I had a trip to the opticians to have some new glasses. The eye test showed that my eyesight had deteriorated from the last visit 3 years ago and a new prescription was needed. Now I am now the proud owner of a pair new reading glasses and in the words of Johnny Nash, “I can see clearly now.”
Sarah has been busy with her essays and the planning of a trip around Europe. She came home briefly for a couple of days last week to order an InterRail ticket and also organise her accommodation for next year.
I drove over to Rothwell one late afternoon last week, to help Charlotte and Suraj with their front lawn. It had been looking very bedraggled after the shocking winter we have had and was in need of some tlc. Charlotte had decided that it was to be put under slate and that’s what we did. It took a couple of hours to dig it out, lay slabs and put down the slate. Looks very good.
Jamie has been busy at work and also on his car. He spent a day in the garage changing part of his exhaust system and I gave him a hand. He obviously enjoys working on his car as a couple of days later he did the same for a friend of his, this time I didn’t lend a hand.
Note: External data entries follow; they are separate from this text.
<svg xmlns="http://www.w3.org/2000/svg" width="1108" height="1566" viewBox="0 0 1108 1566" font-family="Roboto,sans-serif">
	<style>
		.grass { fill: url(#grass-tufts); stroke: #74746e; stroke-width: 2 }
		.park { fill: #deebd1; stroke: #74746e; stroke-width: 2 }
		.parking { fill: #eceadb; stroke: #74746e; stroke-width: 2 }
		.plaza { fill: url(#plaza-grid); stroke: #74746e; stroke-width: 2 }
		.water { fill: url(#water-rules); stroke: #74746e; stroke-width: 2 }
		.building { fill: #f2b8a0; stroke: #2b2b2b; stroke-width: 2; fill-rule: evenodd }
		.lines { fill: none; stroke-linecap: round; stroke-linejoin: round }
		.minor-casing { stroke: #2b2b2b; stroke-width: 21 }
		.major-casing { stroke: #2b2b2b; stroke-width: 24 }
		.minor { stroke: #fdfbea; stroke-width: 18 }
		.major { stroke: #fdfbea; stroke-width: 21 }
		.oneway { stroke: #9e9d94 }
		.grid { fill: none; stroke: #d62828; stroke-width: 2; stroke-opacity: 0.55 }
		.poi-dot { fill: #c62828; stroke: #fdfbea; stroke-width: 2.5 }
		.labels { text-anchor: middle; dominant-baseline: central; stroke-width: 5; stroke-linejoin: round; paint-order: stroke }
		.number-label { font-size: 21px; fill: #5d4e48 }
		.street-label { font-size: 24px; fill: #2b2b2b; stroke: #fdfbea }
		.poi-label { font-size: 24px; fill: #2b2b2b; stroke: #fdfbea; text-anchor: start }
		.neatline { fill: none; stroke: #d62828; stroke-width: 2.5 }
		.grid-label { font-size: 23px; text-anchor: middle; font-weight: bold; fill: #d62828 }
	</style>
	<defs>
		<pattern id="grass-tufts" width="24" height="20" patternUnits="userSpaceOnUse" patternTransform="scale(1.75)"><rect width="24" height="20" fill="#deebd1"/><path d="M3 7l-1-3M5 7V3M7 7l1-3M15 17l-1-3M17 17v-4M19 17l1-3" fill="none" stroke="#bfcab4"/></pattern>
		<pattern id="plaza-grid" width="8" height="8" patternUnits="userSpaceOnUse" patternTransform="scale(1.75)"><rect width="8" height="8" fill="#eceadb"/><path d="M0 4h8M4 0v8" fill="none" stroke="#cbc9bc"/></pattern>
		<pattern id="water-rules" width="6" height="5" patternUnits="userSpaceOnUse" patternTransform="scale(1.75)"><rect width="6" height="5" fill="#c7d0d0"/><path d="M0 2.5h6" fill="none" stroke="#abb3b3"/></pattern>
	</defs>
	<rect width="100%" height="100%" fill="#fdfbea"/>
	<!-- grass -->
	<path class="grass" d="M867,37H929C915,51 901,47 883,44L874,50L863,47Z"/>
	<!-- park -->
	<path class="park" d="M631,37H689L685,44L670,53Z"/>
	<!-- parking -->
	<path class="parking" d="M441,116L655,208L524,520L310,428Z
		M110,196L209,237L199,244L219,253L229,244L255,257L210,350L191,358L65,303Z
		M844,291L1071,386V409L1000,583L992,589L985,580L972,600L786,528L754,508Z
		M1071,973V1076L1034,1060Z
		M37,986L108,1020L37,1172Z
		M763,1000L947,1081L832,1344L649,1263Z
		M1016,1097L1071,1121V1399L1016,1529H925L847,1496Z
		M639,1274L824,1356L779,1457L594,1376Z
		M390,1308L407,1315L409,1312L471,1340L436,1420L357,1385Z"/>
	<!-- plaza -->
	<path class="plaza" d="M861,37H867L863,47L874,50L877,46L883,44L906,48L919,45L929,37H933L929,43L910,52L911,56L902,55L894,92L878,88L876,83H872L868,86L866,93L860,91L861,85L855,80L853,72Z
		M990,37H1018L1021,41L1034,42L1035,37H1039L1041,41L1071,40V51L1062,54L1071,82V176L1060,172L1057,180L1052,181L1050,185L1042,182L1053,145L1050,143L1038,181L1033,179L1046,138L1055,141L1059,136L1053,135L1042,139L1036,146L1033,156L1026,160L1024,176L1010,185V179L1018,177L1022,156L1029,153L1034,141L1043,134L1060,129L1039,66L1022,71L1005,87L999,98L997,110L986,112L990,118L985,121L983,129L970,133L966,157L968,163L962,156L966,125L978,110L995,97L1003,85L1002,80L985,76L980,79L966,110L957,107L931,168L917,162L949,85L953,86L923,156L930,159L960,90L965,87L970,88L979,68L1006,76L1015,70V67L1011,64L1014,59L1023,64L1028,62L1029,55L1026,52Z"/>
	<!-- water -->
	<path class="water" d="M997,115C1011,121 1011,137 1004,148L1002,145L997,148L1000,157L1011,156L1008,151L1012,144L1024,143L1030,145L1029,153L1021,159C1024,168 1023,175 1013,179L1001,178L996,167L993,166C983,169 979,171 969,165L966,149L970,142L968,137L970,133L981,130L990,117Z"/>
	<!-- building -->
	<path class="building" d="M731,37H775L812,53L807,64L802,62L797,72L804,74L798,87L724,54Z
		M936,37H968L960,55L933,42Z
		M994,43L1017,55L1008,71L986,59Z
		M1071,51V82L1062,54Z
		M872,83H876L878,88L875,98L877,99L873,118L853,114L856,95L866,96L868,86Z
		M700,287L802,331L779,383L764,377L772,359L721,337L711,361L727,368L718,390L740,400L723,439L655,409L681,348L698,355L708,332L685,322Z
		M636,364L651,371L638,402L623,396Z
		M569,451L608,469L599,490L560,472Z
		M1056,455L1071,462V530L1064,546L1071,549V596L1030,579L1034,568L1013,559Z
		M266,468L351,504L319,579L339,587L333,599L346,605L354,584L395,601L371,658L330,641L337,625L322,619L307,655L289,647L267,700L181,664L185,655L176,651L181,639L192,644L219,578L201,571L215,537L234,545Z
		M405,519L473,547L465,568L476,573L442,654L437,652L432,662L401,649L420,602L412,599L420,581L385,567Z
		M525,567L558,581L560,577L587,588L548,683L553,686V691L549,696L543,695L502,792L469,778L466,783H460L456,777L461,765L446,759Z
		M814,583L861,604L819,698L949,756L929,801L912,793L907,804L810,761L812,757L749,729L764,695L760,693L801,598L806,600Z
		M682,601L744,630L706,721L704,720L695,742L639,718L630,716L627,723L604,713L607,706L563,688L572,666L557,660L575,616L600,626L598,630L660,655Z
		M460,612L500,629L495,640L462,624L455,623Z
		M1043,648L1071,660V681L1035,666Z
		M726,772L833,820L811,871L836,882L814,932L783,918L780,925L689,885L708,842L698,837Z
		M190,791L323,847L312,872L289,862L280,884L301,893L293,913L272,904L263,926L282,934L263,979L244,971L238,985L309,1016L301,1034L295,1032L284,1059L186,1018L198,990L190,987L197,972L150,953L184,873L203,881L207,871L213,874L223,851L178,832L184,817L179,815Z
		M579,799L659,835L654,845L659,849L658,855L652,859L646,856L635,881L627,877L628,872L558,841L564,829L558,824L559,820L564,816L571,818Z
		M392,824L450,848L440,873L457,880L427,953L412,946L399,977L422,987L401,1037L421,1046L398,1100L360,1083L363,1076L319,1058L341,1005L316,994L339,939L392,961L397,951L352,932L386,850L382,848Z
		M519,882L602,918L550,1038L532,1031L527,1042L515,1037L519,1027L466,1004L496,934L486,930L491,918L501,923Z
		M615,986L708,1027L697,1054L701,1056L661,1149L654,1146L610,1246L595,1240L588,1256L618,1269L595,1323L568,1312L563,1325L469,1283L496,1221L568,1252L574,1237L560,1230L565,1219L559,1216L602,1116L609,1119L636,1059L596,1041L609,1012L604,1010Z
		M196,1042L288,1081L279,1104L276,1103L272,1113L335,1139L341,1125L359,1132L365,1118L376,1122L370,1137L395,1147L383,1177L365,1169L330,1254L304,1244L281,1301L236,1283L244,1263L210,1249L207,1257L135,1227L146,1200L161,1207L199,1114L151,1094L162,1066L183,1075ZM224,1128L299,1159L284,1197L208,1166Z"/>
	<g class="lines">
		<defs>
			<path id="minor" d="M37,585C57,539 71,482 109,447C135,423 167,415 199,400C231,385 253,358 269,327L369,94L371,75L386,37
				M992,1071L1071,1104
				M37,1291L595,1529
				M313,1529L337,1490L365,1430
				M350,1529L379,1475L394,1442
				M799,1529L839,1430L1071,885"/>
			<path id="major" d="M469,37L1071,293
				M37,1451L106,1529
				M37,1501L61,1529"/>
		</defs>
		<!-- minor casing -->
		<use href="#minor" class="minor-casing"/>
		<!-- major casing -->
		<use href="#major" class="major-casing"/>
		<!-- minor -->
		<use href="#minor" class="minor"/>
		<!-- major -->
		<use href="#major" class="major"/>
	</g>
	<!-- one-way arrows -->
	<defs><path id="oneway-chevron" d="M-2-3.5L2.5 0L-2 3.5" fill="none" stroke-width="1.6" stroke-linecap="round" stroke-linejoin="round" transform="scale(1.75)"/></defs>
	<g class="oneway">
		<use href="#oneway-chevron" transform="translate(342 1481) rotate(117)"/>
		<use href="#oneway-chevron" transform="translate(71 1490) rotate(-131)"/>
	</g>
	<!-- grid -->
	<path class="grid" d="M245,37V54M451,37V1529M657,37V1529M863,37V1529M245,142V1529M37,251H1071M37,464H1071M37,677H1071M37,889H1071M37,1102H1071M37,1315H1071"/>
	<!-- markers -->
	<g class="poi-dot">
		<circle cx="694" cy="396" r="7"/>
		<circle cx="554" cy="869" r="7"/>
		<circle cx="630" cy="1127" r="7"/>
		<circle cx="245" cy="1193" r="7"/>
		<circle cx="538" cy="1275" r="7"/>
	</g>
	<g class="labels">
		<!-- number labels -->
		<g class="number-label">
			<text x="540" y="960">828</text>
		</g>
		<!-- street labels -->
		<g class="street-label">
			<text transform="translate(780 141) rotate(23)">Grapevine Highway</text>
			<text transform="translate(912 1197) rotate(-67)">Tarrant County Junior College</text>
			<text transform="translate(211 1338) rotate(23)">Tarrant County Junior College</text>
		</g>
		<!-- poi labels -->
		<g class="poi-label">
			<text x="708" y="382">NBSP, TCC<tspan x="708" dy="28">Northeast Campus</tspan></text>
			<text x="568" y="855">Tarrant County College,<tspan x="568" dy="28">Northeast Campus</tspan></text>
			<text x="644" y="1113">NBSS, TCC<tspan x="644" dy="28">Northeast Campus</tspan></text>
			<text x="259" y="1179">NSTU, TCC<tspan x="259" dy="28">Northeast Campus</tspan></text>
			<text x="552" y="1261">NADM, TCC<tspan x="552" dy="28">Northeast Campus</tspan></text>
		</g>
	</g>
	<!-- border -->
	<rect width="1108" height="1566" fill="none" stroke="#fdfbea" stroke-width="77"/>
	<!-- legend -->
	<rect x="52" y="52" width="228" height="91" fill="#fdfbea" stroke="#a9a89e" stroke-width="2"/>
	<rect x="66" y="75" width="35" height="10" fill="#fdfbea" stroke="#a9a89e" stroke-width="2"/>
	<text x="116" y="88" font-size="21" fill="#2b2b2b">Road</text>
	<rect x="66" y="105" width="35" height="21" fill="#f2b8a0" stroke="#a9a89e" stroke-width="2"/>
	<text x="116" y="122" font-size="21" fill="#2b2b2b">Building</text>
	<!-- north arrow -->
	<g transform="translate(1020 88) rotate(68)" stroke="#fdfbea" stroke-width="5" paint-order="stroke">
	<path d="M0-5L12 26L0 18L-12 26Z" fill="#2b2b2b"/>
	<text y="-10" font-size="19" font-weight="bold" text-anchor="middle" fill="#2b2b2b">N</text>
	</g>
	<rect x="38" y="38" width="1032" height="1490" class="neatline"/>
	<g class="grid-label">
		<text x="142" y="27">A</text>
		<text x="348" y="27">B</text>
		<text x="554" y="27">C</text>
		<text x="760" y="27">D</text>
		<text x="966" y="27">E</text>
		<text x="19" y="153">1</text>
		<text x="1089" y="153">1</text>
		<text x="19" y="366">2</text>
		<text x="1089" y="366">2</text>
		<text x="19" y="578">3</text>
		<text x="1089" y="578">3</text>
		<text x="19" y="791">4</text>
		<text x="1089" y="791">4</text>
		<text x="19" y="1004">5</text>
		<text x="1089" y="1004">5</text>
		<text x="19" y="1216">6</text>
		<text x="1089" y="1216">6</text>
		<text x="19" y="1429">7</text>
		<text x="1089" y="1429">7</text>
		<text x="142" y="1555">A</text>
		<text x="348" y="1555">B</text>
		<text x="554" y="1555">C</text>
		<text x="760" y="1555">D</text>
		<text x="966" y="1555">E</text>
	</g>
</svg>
After he had done I popped over to his flat for a coffee and to see what he had been doing to his bathroom. He had wired in a very modern mirror that gave the impression of being a window (but obviously wasn’t), quite novel and combined with some stenciled quotations on the opposite wall, it looked very effective.
For once Suraj gets his own paragraph. He and I went to see the quite excellent film ‘Oblivion’. We have the same taste in genre and are now planning to see the new Star Trek saga. He has been quite busy with his hobby of repairing and selling laptops to make a little extra cash, and it seems a quite lucrative venture. On Friday we managed to get a round of golf in, we had to pair up to make a foursome with a couple of amiable chaps as there was a tournament later on that day. We had several downpours during the round and our new chums got soaked as they had no rain gear to put on. It was a sprint back to the clubhouse to avoid a very nasty looking cloud.